Monday, April 30, 2012

Colombian Native and Drug Trafficker Sentenced to 40 Years in Prison


A Colombian drug trafficker was sentenced April 25 to 40 years in federal prison and ordered to pay a $5 million fine. The sentence is the result of an investigation conducted by U.S. Immigration and Customs Enforcement's (ICE) Homeland Security Investigations (HSI).

On April 5, 2011, Carlos Arturo Patiño Restrepo, aka Patemuro, was convicted of three counts of conspiracy to violate United States drug laws; possession with intent to distribute, importation and international cocaine distribution.
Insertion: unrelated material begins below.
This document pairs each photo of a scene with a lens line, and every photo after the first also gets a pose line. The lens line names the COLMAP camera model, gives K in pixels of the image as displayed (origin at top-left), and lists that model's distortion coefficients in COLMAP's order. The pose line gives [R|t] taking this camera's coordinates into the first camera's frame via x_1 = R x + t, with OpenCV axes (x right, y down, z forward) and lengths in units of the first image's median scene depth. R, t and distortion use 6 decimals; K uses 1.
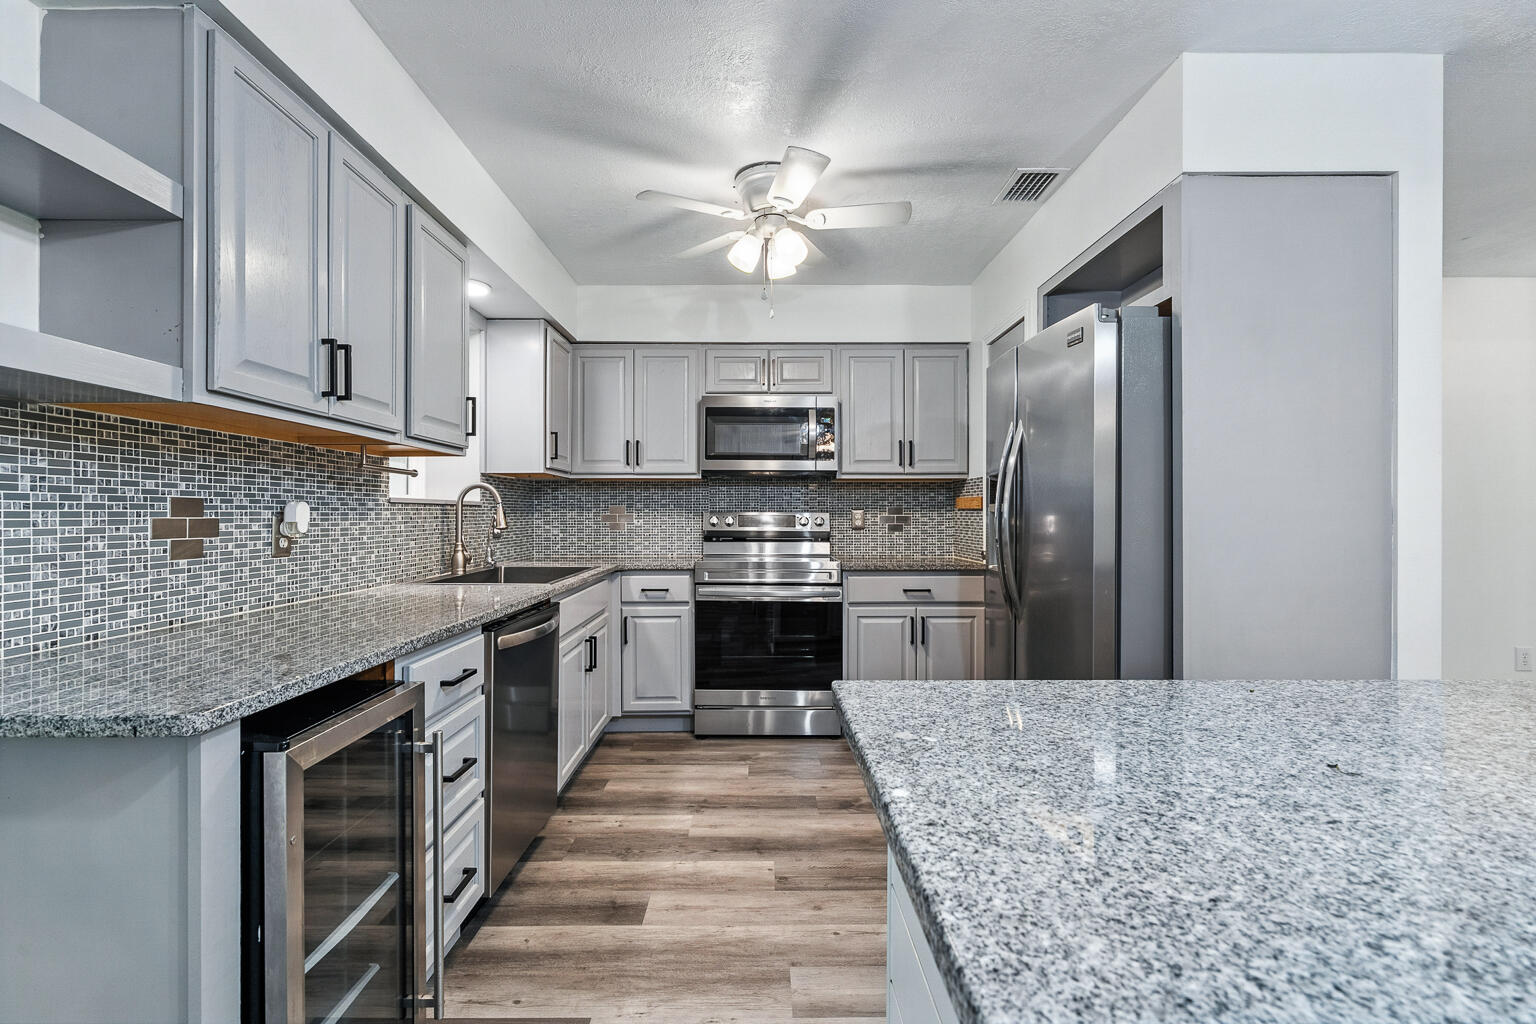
lens RADIAL K [[706.5, 0, 755.5], [0, 706.5, 514.5], [0, 0, 1]] dist [-0.007631, 0.003367]
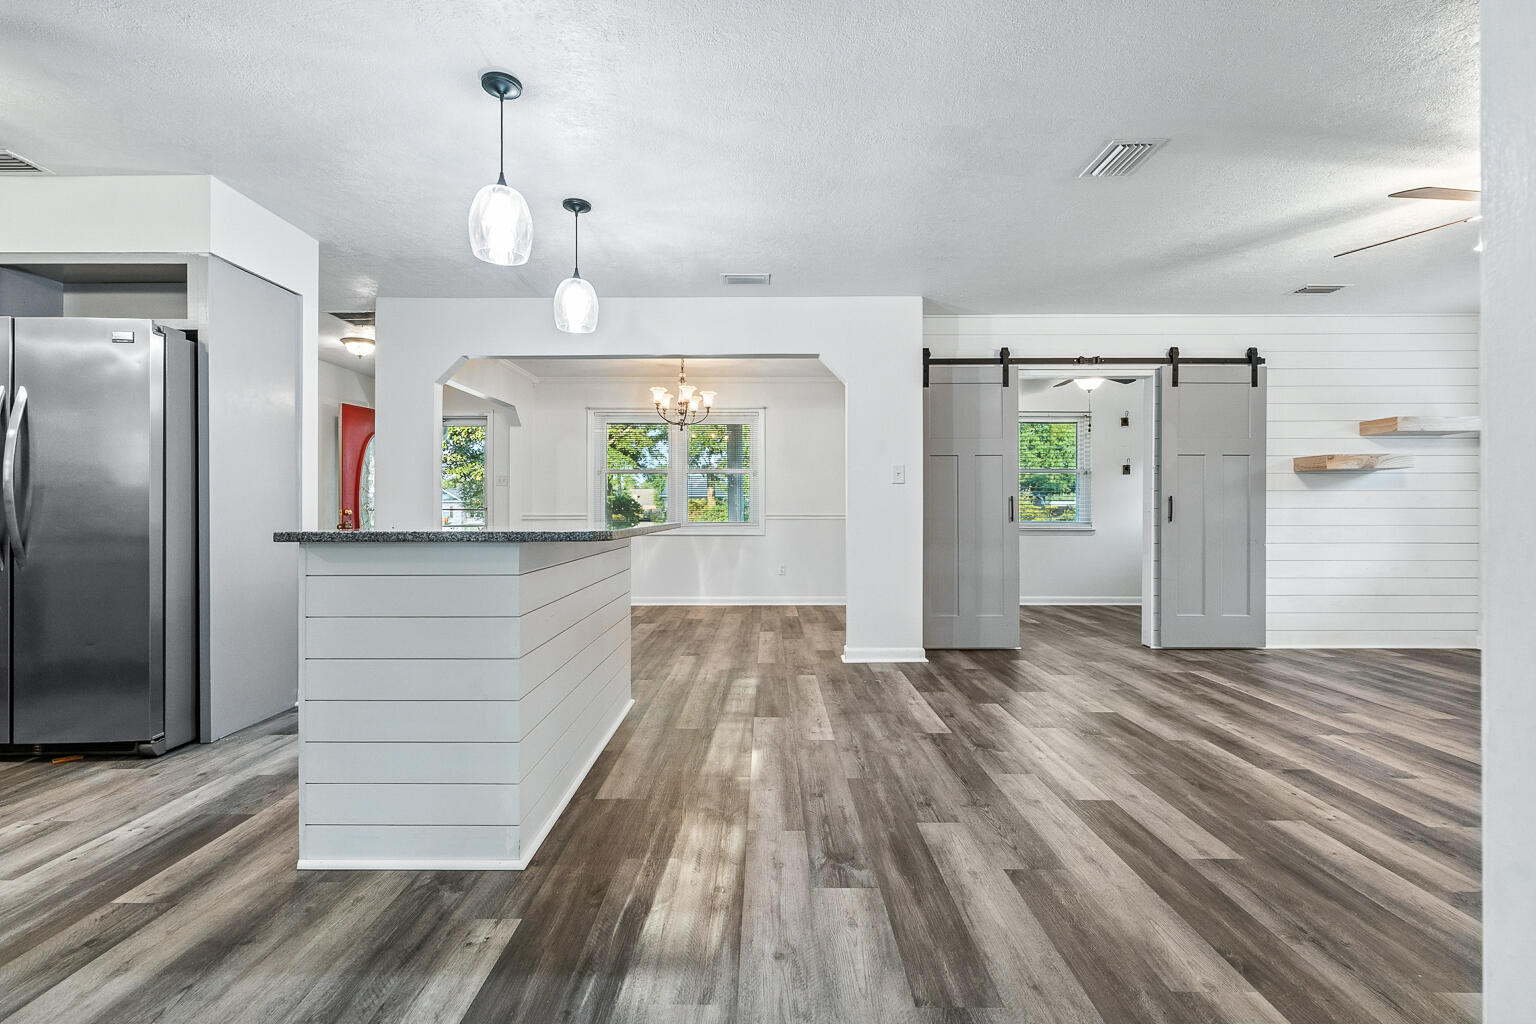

At trial, the government proved that Patiño, operating in conjunction with the Norte Valle drug cartel, orchestrated multi-ton cocaine shipments to the United States throughout the 1990s, until shortly before his arrest in Colombia in 2007. The government presented testimony from 13 of Patiño's co-conspirators and established that Patiño controlled the area near Viterbo, Colombia, through bribes to Colombian police and ties to paramilitary groups, such as the Auto Defensas Unidas de Colombia (AUC) and the Revolutionary Armed Forces of Colombia (FARC). In particular, Patiño financed entire regiments, or "blocks," of the AUC to guard the jungle processing labs where the cocaine was manufactured and safeguard the routes used to transport the narcotics out of the country. Both the AUC and the FARC have been designated as terrorist organizations by the United States Department of State.

Patiño and the Norte Valle cartel employed a variety of methods to transport the cocaine from Colombia through Central America and Mexico, before smuggling the drugs across the border into the United States. Initially, Patiño utilized small aircraft flown from clandestine airstrips in Colombia to fly the cocaine straight out of the jungle. However, after United States law enforcement began interdicting the light aircraft, Patiño and the Norte Valle cartel switched to using fishing trawlers, cargo ships and "go-fast" speed boats to launch larger multi-ton loads of cocaine from both the Pacific and Atlantic coasts of Colombia for receipt by members of the drug cartels of Mexico. The cocaine would then be smuggled into the United States for eventual distribution in such cities as Los Angeles, Houston, Chicago and New York.

At a sentencing hearing after the trial, the government also established that Patiño participated in acts of violence, including murder, to further his drug business. These acts were declared to be "aggravating factors," for the sentencing of Patiño.